#### DATA TO PROCESS
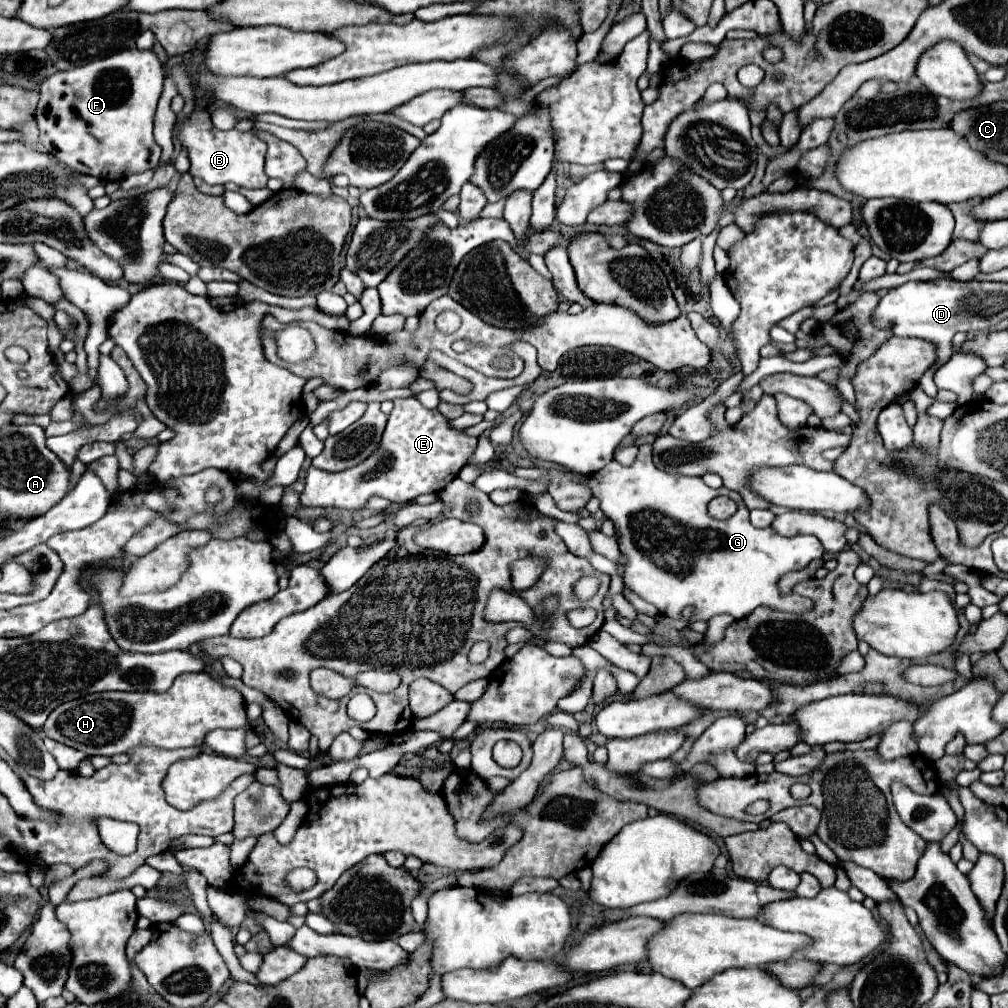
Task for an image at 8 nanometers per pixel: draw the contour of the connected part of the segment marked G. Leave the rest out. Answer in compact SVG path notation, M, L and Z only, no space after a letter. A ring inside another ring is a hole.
M640 446L638 460L632 466L622 466L616 460L606 464L606 468L582 476L582 480L590 486L592 494L600 500L602 512L614 522L620 552L626 556L624 564L624 584L642 596L642 600L654 604L662 616L680 618L686 606L694 606L696 614L690 622L710 620L716 614L730 614L736 620L746 618L754 608L768 606L778 612L804 614L814 608L810 598L802 598L796 594L782 594L778 590L778 580L788 574L808 566L810 560L822 558L824 548L816 536L792 536L786 538L774 528L754 528L748 518L748 508L742 502L738 492L728 488L708 488L702 478L694 476L674 476L658 470L652 464L650 446ZM716 496L732 496L738 510L728 520L716 520L708 514L708 502Z

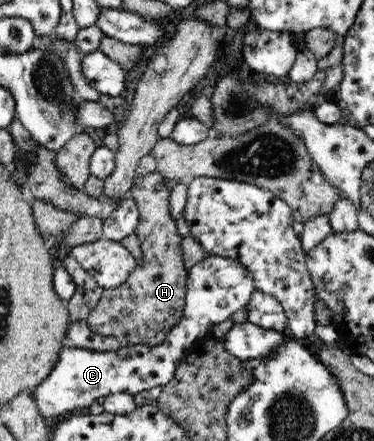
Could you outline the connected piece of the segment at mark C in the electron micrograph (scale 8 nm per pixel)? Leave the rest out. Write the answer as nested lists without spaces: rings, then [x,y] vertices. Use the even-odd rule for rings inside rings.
[[[210,255],[189,269],[183,314],[160,345],[136,344],[106,352],[63,345],[50,375],[32,389],[33,400],[44,421],[49,423],[58,415],[86,409],[87,405],[112,393],[134,395],[170,383],[186,350],[201,340],[210,327],[230,319],[248,303],[255,282],[250,273],[250,289],[240,289],[246,270],[237,259]]]

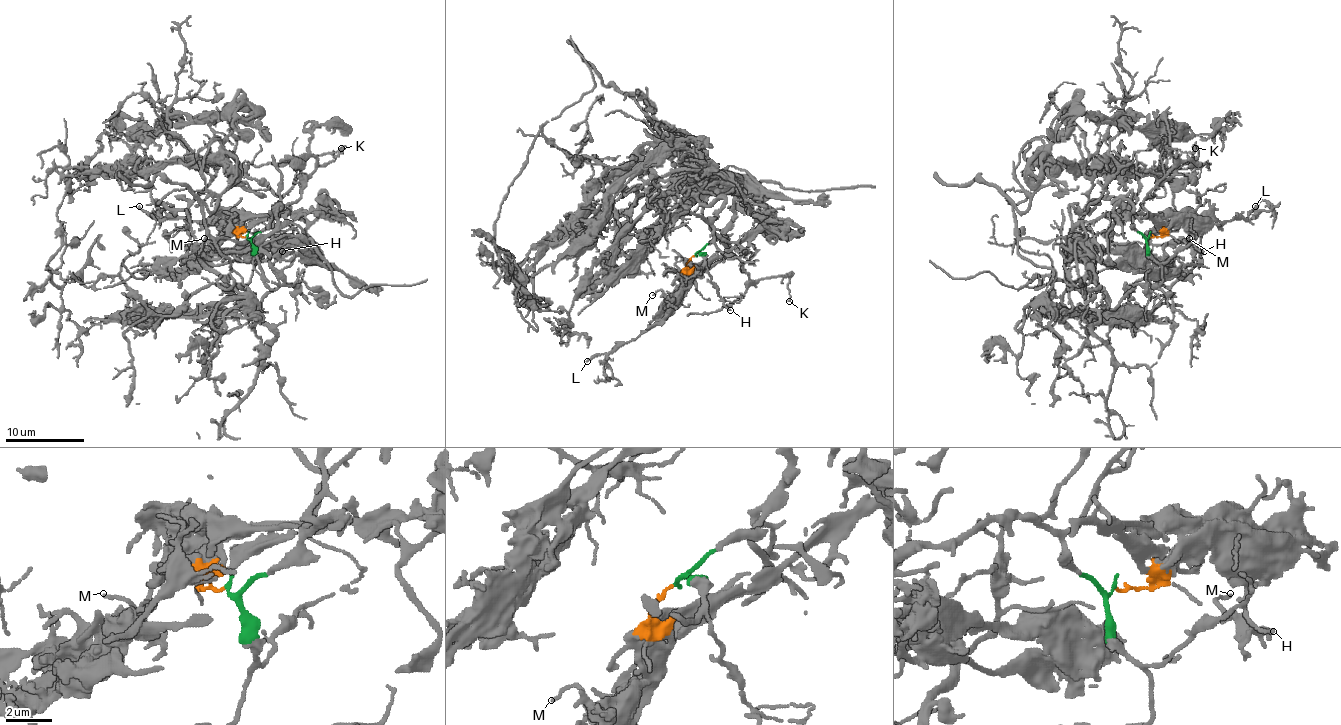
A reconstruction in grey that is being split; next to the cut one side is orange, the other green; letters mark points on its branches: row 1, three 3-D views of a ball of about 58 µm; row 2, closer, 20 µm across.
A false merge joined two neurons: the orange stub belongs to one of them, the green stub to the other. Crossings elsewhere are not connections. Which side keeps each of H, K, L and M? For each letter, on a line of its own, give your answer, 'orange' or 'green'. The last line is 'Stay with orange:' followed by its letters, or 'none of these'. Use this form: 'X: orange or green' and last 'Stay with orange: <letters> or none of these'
H: green
K: green
L: orange
M: orange
Stay with orange: L, M

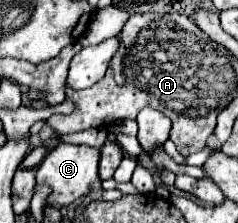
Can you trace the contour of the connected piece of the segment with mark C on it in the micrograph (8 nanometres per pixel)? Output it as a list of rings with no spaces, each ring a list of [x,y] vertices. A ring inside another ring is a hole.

#### PROBLEM
Output the records exactly. Drop the images.

#### SOLUTION BELOW
Task for an image at 8 nanometers per pixel: draw the contour of the connected part of the segment marked G. Leave the rest out. Answer in compact SVG path notation, M, L and Z only, no space after a letter. A ring inside another ring is a hole.
M640 446L638 460L632 466L622 466L616 460L606 464L606 468L582 476L582 480L590 486L592 494L600 500L602 512L614 522L620 552L626 556L624 564L624 584L642 596L642 600L654 604L662 616L680 618L686 606L694 606L696 614L690 622L710 620L716 614L730 614L736 620L746 618L754 608L768 606L778 612L804 614L814 608L810 598L802 598L796 594L782 594L778 590L778 580L788 574L808 566L810 560L822 558L824 548L816 536L792 536L786 538L774 528L754 528L748 518L748 508L742 502L738 492L728 488L708 488L702 478L694 476L674 476L658 470L652 464L650 446ZM716 496L732 496L738 510L728 520L716 520L708 514L708 502Z

Could you outline the connected piece of the segment at mark C in the electron micrograph (scale 8 nm per pixel)? Leave the rest out. Write the answer as nested lists without spaces: rings, then [x,y] vertices. Use the even-odd rule for rings inside rings.
[[[210,255],[189,269],[183,314],[160,345],[136,344],[106,352],[63,345],[50,375],[32,389],[33,400],[44,421],[49,423],[58,415],[86,409],[87,405],[112,393],[134,395],[170,383],[186,350],[201,340],[210,327],[230,319],[248,303],[255,282],[250,273],[250,289],[240,289],[246,270],[237,259]]]

A reconstruction in grey that is being split; next to the cut one side is orange, the other green; letters mark points on its branches: row 1, three 3-D views of a ball of about 58 µm; row 2, closer, 20 µm across.
A false merge joined two neurons: the orange stub belongs to one of them, the green stub to the other. Crossings elsewhere are not connections. Which side keeps each of H, K, L and M? For each letter, on a line of its own, give your answer, 'orange' or 'green'. The last line is 'Stay with orange:' followed by its letters, or 'none of these'. Use this form: 'X: orange or green' and last 'Stay with orange: <letters> or none of these'
H: green
K: green
L: orange
M: orange
Stay with orange: L, M

Can you trace the contour of the connected piece of the segment with mark C on it in the micrograph (8 nanometres per pixel)? Output it as a list of rings with no spaces, each ring a list of [x,y] vertices. A ring inside another ring is a hole.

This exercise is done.